Detours on a food trail

When you’re looking for good food, surprises are welcome

August 25, 2016 05:17 pm | Updated 05:17 pm IST

BANGALORE, 22/04/2007: Coffee kingdom of Coorg with fragrance of coffee blossoms (a tourist trying to smell the Coffee buds fragrance). Due to proper rain shower this year coffee flower blossom attracting tourists at Shanivarasanthe and sorrounding areas in Coorg District, Coffee planters are also very happy this year. Visitors can visit Coorg any time between November to April. Coffee plant blossom between March-April. 
Photo: Sampath Kumar 22-04-2007

BANGALORE, 22/04/2007: Coffee kingdom of Coorg with fragrance of coffee blossoms (a tourist trying to smell the Coffee buds fragrance). Due to proper rain shower this year coffee flower blossom attracting tourists at Shanivarasanthe and sorrounding areas in Coorg District, Coffee planters are also very happy this year. Visitors can visit Coorg any time between November to April. Coffee plant blossom between March-April. Photo: Sampath Kumar 22-04-2007

I have come to Coorg looking for two things: white coffee flowers and dark pandi curry.

The coffee flowers have evaded me.

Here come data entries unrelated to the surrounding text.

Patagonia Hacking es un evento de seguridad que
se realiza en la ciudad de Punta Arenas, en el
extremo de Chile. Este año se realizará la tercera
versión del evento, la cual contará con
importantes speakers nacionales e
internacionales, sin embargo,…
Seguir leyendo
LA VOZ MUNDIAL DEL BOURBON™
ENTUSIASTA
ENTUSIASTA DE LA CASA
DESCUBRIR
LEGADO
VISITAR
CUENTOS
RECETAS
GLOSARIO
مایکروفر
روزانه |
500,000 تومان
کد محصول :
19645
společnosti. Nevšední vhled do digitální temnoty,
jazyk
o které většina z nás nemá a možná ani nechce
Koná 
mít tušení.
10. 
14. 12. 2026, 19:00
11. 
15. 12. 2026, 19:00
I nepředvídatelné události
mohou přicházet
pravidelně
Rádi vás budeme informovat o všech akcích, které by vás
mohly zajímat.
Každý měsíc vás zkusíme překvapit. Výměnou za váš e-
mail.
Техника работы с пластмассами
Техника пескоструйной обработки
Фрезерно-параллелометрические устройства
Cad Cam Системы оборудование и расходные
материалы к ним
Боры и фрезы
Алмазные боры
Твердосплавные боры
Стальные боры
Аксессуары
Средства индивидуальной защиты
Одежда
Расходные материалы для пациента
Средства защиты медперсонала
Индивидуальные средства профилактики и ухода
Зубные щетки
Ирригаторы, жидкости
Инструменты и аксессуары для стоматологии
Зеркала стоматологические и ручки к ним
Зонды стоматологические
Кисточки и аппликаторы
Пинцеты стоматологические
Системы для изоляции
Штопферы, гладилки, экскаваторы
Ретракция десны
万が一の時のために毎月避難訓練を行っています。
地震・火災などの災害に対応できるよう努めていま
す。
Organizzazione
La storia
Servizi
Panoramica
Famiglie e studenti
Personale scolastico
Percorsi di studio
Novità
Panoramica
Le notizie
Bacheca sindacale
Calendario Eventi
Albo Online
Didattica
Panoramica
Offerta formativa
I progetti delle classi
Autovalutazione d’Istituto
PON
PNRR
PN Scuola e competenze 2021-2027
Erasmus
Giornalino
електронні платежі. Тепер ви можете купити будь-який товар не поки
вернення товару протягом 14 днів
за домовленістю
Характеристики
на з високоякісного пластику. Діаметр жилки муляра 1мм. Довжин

I have not bothered to crosscheck the information I have about the time of their bloom and have reached Coorg only to be greeted by torrential rains. So, I pin my hopes on the other thing: Pandi curry.

I have heard many stories, watched numerous food shows, and read reams about the rich, flavourful treat from the region, and even though pork is not my first choice of meat, I am eager to experience the phenomenon called pandi curry.

Going by the stories I have heard, I already have a flavour of the dish in my mind: I have imagined it to be hot and spicy, with thick gravy, which tastes somewhat like the spicy mutton preparations of Andhra or the peppery chicken of Kerala. I could not be more wrong. The curry is spicy and yet bland (yes, such a combination does exist), I find it too high on spice and too low on flavour, and it does nothing for my taste buds. I make do with the beautiful rice chapattis called akki otti and some bland chicken.

With both my motives of travelling 2500 kilometres from home having been defeated, to say that I am now dejected will not be an exaggeration.

“What is a broken heart that cannot be mended by good food?” says my host Kaveri, when I share my disappointment with her. In a matter of minutes, I have a plateful of the most crispy onion and potato bhajjis, accompanied by cups of strong coffee. I am not even done with it when her cook, the ever-smiling Lakshmi, asks what I would like for dinner.

I feast on a dinner of the perfect poriyal and parathas a few hours later in candlelight, accompanied by a steady stream of rain falling on the asbestos rooftop.

Breakfast is perfectly-steamed rava idlis, hand-ground coconut chutney, and endless bowls of tomato sambar with baby potatoes. The idlis are soft as cotton, the sambar full of flavour — hot, spicy, tangy and sour all at once — and the chutney ground to perfection. I spend close to an hour enjoying every bite of the food and listening to Lakshmi sing a melancholic tune in Kannada.

As I get ready to pack, I realise Kaveri was indeed correct. The steaming idlis, the spicy sambar, the velvety chutney, and Lakshmi’s song have more than made up for my disappointment.

I promise to come back only for them.